_Problem requirements:_ Continue the court opinion in Connell v. Apex Systems from the point where the excerpt ends.

_Excerpt to read:_

○ ○ ○ ○ ○

Connell v. Apex Sys., LLC

UNITED STATES DISTRICT COURT FOR THE EASTERN DISTRICT OF VIRGINIA Richmond Division
Jan 21, 2020
Civil Action No. 3:19-cv-299-JAG (E.D. Va. Jan. 21, 2020)

Opinion

Civil Action No. 3:19-cv-299-JAG

01-21-2020

STEVEN CONNELL, individually and on behalf of all similarly situated employees, Plaintiff, v. APEX SYSTEMS, LLC, Defendant.


OPINION

Apex Systems, LLC ("Apex"), a national staffing agency, hires technical recruiters across the country to find potential job candidates for its clients. On January 2, 2019, five recruiters filed a collective action against Apex, alleging violations of the Fair Labor Standards Act ("FLSA") for failure to pay overtime wages. Since the lawsuit began, the parties have litigated various pretrial motions and engaged in discovery. On June 20, 2019, the Court conditionally certified the collective action.

Apex has filed a motion for summary judgment to enforce arbitration agreements signed by ninety-four putative class members. The plaintiffs oppose the motion, arguing that Apex has waived its right to invoke the Federal Arbitration Act ("FAA") based on its litigation conduct.

The parties voluntarily dismissed two of the ninety-four plaintiffs from this lawsuit, so the Court only considers the claims as to the remaining ninety-two plaintiffs named in Apex's motion.

Because Apex has not waived its right to invoke the FAA and enforce the agreements, the Court will grant Apex's motion for summary judgment as to the arbitration agreements.

○ ○ ○ ○ ○

_Available data:_
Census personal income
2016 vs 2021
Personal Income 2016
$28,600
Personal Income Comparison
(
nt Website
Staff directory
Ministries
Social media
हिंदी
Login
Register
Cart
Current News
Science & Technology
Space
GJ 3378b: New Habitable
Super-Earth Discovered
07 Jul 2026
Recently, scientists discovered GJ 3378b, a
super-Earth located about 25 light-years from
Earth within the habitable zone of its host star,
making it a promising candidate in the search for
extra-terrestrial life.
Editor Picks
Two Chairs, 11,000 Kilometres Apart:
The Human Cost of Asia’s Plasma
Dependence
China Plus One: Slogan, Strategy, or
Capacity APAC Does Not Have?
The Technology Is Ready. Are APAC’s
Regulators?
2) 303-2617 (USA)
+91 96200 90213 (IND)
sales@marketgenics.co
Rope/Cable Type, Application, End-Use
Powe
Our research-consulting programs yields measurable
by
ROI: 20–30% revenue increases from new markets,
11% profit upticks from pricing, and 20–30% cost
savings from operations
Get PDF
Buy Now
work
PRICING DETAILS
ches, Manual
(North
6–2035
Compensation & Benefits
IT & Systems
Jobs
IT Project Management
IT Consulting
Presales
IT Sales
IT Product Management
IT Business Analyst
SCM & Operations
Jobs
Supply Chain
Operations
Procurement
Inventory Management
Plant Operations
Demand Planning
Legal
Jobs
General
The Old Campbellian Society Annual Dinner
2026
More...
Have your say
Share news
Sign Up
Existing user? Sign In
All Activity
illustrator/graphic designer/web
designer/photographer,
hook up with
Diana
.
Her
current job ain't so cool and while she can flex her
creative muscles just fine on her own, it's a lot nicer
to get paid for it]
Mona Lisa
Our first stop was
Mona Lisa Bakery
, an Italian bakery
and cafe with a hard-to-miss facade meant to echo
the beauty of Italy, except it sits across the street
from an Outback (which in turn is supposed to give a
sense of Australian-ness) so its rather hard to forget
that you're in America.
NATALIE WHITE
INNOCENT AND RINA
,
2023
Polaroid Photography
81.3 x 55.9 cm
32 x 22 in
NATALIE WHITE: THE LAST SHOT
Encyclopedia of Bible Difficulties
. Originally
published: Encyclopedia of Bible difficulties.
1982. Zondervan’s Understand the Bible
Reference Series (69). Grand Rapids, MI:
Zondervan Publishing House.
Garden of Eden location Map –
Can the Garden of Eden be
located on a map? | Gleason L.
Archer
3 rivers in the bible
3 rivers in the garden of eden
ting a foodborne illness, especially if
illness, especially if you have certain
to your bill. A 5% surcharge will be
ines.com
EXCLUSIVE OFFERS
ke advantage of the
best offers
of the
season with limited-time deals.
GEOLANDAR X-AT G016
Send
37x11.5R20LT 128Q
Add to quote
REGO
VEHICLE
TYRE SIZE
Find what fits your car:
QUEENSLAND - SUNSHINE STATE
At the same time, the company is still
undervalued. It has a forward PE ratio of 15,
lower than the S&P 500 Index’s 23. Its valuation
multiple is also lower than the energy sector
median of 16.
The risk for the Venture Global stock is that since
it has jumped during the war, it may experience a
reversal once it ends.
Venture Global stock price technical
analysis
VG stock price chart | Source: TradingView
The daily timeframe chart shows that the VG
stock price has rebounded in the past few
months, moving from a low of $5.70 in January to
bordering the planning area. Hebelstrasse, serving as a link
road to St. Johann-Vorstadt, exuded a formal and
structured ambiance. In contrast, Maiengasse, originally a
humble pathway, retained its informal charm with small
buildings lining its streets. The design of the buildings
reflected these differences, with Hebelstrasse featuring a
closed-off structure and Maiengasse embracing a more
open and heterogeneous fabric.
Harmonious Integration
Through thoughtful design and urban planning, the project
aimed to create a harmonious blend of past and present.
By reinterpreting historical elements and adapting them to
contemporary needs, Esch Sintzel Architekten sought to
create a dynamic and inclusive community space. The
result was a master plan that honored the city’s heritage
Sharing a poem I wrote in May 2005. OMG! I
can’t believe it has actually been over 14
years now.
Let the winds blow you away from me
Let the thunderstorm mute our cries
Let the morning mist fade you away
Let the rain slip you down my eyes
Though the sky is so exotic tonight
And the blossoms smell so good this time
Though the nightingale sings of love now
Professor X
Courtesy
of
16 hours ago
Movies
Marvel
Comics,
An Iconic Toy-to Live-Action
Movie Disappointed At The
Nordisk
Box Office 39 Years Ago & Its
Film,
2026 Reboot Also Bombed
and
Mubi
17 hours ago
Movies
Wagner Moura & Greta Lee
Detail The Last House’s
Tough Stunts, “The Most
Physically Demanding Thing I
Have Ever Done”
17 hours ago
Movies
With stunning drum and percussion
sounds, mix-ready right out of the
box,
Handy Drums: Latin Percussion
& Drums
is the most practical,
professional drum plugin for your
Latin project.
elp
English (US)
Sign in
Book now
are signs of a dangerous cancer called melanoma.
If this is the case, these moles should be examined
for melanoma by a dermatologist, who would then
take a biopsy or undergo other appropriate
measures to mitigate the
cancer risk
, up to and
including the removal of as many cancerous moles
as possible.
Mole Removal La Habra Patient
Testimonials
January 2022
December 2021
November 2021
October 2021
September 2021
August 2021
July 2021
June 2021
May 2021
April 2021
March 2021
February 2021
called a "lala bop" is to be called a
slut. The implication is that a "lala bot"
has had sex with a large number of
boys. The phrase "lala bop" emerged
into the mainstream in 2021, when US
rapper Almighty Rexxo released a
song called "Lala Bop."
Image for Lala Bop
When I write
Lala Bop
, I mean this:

○ ○ ○ ○ ○

_Answer for the task:_
I. BACKGROUND

Apex, a national staffing agency, hires technical recruiters to find potential job candidates for employers. Some of the technical recruiters signed arbitration agreements when they signed their employment contracts. On January 2, 2019, five recruiters filed a collective action in the United States District Court for the District of Maryland, alleging that Apex did not pay its recruiters for overtime hours worked because it misclassified them as "exempt" salaried employees, in violation of the FLSA. On January 29, 2019, Apex filed a motion to transfer the case to this Court, a motion to compel arbitration and stay the litigation as to Dietrick's and Jones' claims, and an answer to the complaint. The parties fully briefed both motions.

The complaint originally named Emily Dietrick, Steven Connell, Brock Deel, Monica Jones, and Tyler Suite as plaintiffs. Other plaintiffs have joined this lawsuit by notice or motion, or through the opt-in process. As discussed below, the Court has stayed the claims of two named plaintiffs, and it has dismissed other plaintiffs pursuant to notices of dismissal. Steven Connell is the only named plaintiff whose claims the Court has not stayed or dismissed.

Apex asked the Court to compel arbitration as to Emily Dietrick and Monica Jones because they signed arbitration agreements.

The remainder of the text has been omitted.